#### [Goals]
1. Please restate the paragraph of the crawler documentation that begins "An alternative mode is" more briefly, keeping its main facts.
2. In the records, switch "satellite" to "overhead" from the first line through the line with "crop: (255, 255)", and give only those lines.

#### [Given text]
┌──

The reason why it works like this is to make sure that overlapping
calls to the crawler CLI script will not run parallel processes. So
the second call will just exit if it finds in the status file that the
process is already running. But of course a crashed script will fail
to set the status to "end" and hence this situation can occur.
Run via backend
To process the queue you must either set up a cron-job on your server
or use the backend to process the queue:
Process the queue via backend
You can also (re-)crawl single URLs manually from within the Crawler
log view in the info module:
Crawl single URLs via backend
Building and Executing queue right away (from cli)
An alternative mode is to automatically build and execute the queue
from the command line in one process. This doesn't allow scheduling of
task processing and consumes as much CPU as it can. On the other hand
the job is done right away. In this case the queue is both built and
executed right away.
If you run it you will see a list of options which explains usage.
<startPageUid>
<startPageUid>
Type
integer
Page Id of the page to use as starting point for crawling.
<configurationKeys>
<configurationKeys>
Type
string
Configurationkey:
Comma separated list of your crawler configurations. If you use the
crawler configuration records you have to use the "name" if you're
still using the old TypoScript based configuration you have to use the
configuration key which is also a string.
Examples:
re-crawl-pages,re-crawl-news
Copied!
--number <number>
--number <number>
Type
integer
Specifies how many items are put in the queue per minute. Only valid
for output mode "queue".
--mode <mode>
--mode <mode>
Type
string
Default
queue
Output mode: "url", "exec", "queue"
url : Will list URLs which wget could use as input.
queue: Will put entries in queue table.
exec: Will execute all entries right away!
--depth <depth>
--depth <depth>
Type
integer
Default
0
Tree depth, 0-99.

└──

#### [Extracted records]
┌──

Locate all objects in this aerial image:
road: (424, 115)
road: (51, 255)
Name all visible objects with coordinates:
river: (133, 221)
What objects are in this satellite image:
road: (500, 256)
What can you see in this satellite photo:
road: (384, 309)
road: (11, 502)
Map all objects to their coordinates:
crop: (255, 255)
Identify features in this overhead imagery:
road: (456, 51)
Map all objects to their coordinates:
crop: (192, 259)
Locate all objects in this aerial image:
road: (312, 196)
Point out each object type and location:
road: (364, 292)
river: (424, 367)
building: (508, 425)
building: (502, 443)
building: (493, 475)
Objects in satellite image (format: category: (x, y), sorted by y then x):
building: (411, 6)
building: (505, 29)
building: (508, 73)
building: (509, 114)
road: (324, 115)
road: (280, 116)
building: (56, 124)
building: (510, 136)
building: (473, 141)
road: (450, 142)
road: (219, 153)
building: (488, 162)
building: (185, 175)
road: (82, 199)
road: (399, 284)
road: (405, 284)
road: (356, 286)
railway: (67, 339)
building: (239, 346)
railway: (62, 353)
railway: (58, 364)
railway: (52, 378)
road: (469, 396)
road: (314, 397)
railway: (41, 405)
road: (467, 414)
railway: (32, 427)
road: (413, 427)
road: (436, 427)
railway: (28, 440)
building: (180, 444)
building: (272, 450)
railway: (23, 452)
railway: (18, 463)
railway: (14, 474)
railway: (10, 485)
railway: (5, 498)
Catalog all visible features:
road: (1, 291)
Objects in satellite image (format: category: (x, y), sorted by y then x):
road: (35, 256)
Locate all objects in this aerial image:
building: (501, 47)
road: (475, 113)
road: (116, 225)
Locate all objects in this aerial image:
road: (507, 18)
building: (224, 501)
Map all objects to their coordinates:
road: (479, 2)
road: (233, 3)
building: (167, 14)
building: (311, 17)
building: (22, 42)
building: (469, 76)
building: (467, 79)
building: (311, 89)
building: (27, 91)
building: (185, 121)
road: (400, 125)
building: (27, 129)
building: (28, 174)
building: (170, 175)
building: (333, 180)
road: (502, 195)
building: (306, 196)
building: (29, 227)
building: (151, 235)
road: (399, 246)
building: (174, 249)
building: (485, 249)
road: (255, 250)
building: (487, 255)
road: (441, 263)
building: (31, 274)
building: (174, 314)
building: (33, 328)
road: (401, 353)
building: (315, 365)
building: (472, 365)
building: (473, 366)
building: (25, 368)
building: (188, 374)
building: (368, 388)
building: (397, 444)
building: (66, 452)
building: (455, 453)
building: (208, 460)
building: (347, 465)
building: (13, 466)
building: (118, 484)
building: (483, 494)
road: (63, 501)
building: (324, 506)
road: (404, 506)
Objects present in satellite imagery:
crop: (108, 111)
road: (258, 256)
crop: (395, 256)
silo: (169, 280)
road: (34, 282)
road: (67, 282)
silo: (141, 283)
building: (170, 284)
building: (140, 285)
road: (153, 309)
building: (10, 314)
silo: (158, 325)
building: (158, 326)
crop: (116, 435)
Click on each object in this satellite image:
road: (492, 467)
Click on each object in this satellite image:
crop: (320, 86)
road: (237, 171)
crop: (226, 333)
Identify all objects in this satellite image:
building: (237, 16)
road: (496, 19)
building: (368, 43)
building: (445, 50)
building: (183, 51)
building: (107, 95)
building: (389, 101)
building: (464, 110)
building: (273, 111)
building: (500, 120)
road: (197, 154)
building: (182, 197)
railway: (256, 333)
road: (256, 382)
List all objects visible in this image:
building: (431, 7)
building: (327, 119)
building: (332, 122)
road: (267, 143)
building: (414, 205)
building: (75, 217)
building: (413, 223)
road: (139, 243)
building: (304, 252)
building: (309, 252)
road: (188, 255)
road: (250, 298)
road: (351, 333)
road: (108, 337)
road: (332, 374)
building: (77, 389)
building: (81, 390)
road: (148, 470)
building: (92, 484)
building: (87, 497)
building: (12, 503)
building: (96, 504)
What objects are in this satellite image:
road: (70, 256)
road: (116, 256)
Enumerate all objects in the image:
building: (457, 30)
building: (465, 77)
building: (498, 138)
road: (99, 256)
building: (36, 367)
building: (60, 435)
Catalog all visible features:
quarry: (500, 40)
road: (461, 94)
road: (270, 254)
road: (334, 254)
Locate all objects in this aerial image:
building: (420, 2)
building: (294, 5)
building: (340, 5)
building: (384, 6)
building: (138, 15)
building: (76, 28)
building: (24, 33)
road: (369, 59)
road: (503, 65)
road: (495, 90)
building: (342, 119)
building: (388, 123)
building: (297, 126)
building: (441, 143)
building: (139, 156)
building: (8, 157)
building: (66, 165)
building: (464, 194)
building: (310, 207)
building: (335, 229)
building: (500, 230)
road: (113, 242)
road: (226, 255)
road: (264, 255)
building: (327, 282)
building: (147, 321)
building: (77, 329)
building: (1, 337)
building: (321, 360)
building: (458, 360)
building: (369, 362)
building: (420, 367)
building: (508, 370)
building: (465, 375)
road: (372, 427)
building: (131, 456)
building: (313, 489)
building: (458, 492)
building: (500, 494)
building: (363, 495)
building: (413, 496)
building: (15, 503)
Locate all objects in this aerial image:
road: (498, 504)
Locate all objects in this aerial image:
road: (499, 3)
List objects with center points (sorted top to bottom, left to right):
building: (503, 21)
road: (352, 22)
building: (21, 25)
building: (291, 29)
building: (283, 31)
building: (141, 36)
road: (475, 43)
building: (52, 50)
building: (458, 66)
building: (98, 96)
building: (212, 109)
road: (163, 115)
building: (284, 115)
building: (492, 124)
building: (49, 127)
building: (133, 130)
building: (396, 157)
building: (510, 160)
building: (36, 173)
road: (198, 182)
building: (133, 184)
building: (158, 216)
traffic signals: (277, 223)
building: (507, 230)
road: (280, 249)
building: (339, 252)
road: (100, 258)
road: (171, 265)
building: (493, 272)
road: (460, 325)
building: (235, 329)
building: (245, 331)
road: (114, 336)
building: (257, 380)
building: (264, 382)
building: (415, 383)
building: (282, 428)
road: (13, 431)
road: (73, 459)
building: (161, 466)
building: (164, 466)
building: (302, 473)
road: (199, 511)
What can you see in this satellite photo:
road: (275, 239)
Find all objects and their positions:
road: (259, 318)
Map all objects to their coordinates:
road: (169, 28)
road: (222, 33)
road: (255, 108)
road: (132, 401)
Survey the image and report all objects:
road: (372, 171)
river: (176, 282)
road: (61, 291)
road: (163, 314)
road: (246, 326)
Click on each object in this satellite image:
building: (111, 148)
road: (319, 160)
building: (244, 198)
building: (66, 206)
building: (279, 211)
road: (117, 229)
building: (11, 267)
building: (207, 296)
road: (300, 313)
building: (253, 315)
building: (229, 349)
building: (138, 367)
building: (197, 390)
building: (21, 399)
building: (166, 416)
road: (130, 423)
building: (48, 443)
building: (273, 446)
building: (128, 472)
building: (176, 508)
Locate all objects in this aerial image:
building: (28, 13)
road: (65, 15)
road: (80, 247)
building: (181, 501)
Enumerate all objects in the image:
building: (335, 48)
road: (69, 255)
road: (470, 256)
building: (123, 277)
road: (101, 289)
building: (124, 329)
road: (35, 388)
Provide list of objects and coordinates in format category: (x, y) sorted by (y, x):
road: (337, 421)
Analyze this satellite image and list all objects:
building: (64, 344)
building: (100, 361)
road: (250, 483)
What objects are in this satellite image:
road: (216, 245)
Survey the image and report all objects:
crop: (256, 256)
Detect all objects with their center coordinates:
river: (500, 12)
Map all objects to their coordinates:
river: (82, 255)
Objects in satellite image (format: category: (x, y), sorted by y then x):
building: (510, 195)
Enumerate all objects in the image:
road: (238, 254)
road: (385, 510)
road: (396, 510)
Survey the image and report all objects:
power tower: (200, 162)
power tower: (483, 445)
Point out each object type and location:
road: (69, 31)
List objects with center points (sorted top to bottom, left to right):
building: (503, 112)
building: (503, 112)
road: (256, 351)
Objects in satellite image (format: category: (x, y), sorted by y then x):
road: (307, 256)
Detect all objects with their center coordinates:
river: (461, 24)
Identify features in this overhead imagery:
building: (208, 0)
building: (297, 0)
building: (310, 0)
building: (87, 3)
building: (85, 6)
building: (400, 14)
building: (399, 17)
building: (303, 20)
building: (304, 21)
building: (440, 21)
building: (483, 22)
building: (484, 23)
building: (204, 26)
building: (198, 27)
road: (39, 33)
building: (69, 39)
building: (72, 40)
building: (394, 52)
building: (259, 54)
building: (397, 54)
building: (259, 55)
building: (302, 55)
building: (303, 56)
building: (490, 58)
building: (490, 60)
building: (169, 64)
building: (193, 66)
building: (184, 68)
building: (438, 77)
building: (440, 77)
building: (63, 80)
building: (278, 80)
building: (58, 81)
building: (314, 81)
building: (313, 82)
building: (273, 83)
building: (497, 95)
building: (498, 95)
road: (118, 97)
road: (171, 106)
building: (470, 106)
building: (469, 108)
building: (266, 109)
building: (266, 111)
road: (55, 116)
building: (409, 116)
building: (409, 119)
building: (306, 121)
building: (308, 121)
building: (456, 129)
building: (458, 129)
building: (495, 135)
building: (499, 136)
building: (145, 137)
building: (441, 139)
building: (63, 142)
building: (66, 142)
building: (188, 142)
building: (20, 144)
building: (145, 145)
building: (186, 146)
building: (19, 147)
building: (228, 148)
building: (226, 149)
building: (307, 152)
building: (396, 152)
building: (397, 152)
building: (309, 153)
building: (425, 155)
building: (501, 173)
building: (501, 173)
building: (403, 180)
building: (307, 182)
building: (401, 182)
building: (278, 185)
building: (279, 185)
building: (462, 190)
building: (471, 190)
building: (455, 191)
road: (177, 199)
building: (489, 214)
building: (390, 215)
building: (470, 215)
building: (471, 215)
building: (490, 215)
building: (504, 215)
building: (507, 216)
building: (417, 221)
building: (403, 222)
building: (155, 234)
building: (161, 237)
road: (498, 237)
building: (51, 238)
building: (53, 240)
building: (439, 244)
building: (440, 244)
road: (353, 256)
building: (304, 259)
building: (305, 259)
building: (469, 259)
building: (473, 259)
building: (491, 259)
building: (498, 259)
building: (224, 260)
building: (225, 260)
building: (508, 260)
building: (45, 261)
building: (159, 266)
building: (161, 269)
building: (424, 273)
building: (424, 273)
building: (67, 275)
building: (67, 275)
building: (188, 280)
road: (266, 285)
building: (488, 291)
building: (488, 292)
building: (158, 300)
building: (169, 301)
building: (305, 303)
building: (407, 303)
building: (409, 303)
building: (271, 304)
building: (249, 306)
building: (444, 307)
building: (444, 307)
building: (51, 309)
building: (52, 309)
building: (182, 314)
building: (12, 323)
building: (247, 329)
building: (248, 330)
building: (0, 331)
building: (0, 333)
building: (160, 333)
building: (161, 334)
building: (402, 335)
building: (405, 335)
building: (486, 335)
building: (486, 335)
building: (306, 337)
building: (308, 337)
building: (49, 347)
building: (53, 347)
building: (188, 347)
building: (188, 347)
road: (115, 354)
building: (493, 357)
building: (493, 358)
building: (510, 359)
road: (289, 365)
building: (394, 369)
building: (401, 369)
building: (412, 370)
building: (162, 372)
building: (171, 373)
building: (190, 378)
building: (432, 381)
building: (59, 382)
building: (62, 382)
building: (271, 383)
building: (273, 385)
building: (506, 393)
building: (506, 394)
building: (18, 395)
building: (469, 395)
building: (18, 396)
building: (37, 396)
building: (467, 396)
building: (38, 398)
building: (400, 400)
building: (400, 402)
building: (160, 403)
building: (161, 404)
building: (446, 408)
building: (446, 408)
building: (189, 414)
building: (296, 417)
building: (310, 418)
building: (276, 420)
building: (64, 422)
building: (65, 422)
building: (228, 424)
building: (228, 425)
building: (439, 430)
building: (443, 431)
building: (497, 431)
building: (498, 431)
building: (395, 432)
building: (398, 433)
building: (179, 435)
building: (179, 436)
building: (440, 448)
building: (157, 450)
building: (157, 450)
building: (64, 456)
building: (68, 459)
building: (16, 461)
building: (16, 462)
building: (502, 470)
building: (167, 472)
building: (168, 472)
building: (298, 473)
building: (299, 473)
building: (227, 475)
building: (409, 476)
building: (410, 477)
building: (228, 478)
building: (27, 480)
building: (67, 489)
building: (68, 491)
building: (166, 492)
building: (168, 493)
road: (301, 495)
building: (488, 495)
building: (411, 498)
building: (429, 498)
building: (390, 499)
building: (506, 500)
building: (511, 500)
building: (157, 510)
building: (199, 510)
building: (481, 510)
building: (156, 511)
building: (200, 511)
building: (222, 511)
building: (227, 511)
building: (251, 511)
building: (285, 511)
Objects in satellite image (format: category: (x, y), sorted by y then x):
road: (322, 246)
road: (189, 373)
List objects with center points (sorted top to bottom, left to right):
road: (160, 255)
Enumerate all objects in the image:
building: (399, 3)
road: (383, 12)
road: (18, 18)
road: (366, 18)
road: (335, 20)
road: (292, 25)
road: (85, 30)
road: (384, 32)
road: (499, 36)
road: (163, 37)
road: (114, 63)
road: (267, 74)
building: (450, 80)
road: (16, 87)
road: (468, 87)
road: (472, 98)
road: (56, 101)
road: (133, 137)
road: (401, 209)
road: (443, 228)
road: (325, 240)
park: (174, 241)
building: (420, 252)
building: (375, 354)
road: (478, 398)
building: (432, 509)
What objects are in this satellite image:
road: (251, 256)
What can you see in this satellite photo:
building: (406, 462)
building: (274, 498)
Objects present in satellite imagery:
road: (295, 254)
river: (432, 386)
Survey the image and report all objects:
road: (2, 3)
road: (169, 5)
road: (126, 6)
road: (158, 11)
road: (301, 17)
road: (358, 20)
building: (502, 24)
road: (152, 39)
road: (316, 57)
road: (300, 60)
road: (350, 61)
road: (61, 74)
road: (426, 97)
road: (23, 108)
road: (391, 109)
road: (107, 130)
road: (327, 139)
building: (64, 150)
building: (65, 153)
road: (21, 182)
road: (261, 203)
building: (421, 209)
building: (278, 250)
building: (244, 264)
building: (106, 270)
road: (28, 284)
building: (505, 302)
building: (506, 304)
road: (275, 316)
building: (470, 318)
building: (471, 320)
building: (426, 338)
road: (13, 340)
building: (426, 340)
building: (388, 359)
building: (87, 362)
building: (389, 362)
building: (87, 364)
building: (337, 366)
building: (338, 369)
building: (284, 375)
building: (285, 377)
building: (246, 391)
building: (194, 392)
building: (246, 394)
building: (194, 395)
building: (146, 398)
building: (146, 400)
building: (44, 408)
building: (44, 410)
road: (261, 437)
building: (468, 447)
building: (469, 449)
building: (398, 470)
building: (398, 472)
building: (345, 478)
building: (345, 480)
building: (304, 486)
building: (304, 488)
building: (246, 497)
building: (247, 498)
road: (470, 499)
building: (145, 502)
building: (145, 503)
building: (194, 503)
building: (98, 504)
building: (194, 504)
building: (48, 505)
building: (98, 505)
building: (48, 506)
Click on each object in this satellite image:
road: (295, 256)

└──

#### [Full solutions]
1. Another mode builds and executes the queue automatically from the command line in a single process. It uses as much CPU as it can and allows no task scheduling, but it finishes the job right away.

2.
Locate all objects in this aerial image:
road: (424, 115)
road: (51, 255)
Name all visible objects with coordinates:
river: (133, 221)
What objects are in this overhead image:
road: (500, 256)
What can you see in this overhead photo:
road: (384, 309)
road: (11, 502)
Map all objects to their coordinates:
crop: (255, 255)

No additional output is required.